[Passage to read]
#####
By Ferdous Al-Faruque - 05/15/14 01:43 PM EDT
A
new study commissioned by PhRMA finds that many consumers in
ObamaCare’s insurance exchanges could end up paying more than twice as
much in out-of-pocket drug costs.
The report for
the nation’s top drug lobby was conducted by actuarial firm Milliman,
which found that people on the Silver Plan, the most popular ObamaCare
plan, would likely pay 130 percent more for out-of-pocket prescription
drugs compared to people on similar employer-sponsored plans.
One
reason why out-of-pocket costs are likely to be higher is because
employer plans are more generous than typical Silver Plans, according to
the report. However, the numbers don’t account for government subsidies
to purchase insurance, which could have a significant impact on overall
patient health costs.
“With combined deductible
plans, patients are responsible for 100 percent of their non-preventive
medical and pharmacy costs before meeting the deductible,” notes the
report.
#####
[Information supplied]

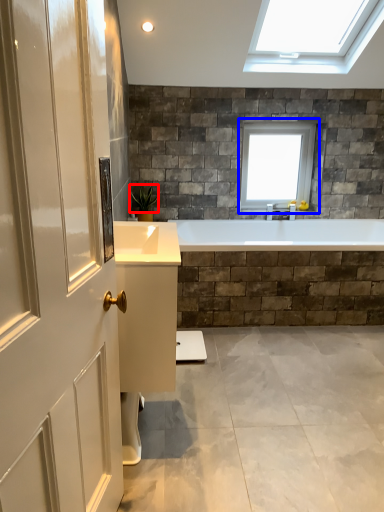
Question: Which object is further to the camera taking this photo, plant (highlighted by a red box) or window (highlighted by a blue box)?

Choices:
 (A) plant
 (B) window

Answer: (B)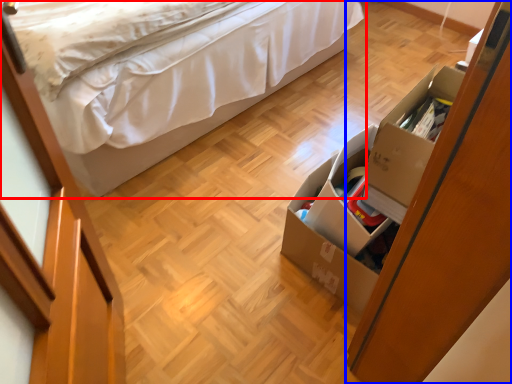
Question: Which object is closer to the camera taking this photo, bed (highlighted by a red box) or dresser (highlighted by a blue box)?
#####
[Requirement]
Continue the article about the PhRMA study on out-of-pocket drug costs in ObamaCare's insurance exchanges, picking up after its last sentence.

[Your response]
“The findings reveal that the large
combined deductibles for all medical spending that are common in Silver
plans in Exchanges may disproportionately impact out-of-pocket costs for
patients relying on prescription medicines,” it adds.
“Americans
participating in the Exchanges were promised coverage comparable to
employer plans and yet the reality is that many new plans are failing to
provide an appropriate level of access to quality, affordable health
care,” said John Castellani, president and CEO of the Pharmaceutical
Researchers and Manufacturers of America, which funded the study.
“Patients
face hurdles in accessing the medicines they need to manage their
conditions, which is particularly problematic for Americans trying to
control their chronic diseases,” he added.